In the past Microsoft has made its interest in the TV market clear, with heavy investment in MSNBC and set-top box technology. The company also currently offers Xbox Live subscribers access to ESPN, and is now looking to expand this service to include more devices and channels.
Microsoft has apparently been in talks with several US networks recently, addressing concerns that subscribers are ditching traditional packages in favour of cheaper online services like Netflix.
In addition, the software giant is looking to redefine the viewing experience by incorporating social and interactive features, along with a control system based on the Kinect’s gesture technology.
While it’s still early days, Xbox Live already has an embedded audience in excess of 20m users and mobile functionality via the Windows Phone 7 OS, which could be the key that allows Microsoft to succeed in an increasingly crowded marketplace.
Content providers are also keen to embrace new platforms in order to engage increasingly fragmented audiences. Significantly, the paywall-friendly COO of News Corp, Chase Carey, recently told Reuters that online platforms:
“Increase the value of content and brands and those who create the content and channels that actually drive the business and consumer demand.”
The real question here is whether consumers will be willing to pay for a service that simply transplants their old subscription package into a virtual environment, however attractive and advanced its added features may be.
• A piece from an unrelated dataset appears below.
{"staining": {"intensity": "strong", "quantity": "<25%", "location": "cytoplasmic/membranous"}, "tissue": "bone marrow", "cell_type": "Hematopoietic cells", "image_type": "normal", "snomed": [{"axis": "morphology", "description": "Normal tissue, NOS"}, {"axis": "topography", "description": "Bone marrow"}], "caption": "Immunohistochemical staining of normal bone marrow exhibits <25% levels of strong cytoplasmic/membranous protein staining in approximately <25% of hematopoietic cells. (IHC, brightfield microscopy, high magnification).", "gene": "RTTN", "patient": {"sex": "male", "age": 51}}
Services like Netflix and Hulu have shown that people will pay for quality content, but given the filtering and personalised curation now available online it’s questionable whether audiences will still want to subscribe to traditional mixed-content media packages.
Apple has already had some success with its 99-cent rentals, and increasingly it appears that the days of flicking endlessly through available channels is a dated concept. Current audiences want bespoke programming on demand rather than streamed bundles; the demand appears to be for quick, single serving access with online users unwilling to pay for any content they don’t regularly access.
By facilitating more immersive and interactive services online and redirecting audiences there, it’s possible that rather than saving the traditional subscription model, Microsoft’s service could instead undermine cable and satellite services, one of the most economically stable revenue sources for providers during recession.
Originally the proliferation of digital channels resulted in a parallel increase in filler content, with broadcasters desperate to fill airtime. Now however, it seems that technology may bring things full circle.
Rather than relentlessly pursuing loyalty to the network or channel success online will rely on an organisational and disciplinary shift by broadcasters. A willingness to act as an intermediary between producers and online networks is required, fragmenting content and distributing it on an ad-hoc basis to consumers.
While brand loyalty is still feasible (and desirable) in the online TV space, it will only be available to those who consistently produce quality programming. Rather than killing traditional TV, it seems that online may just be its unlikely saviour.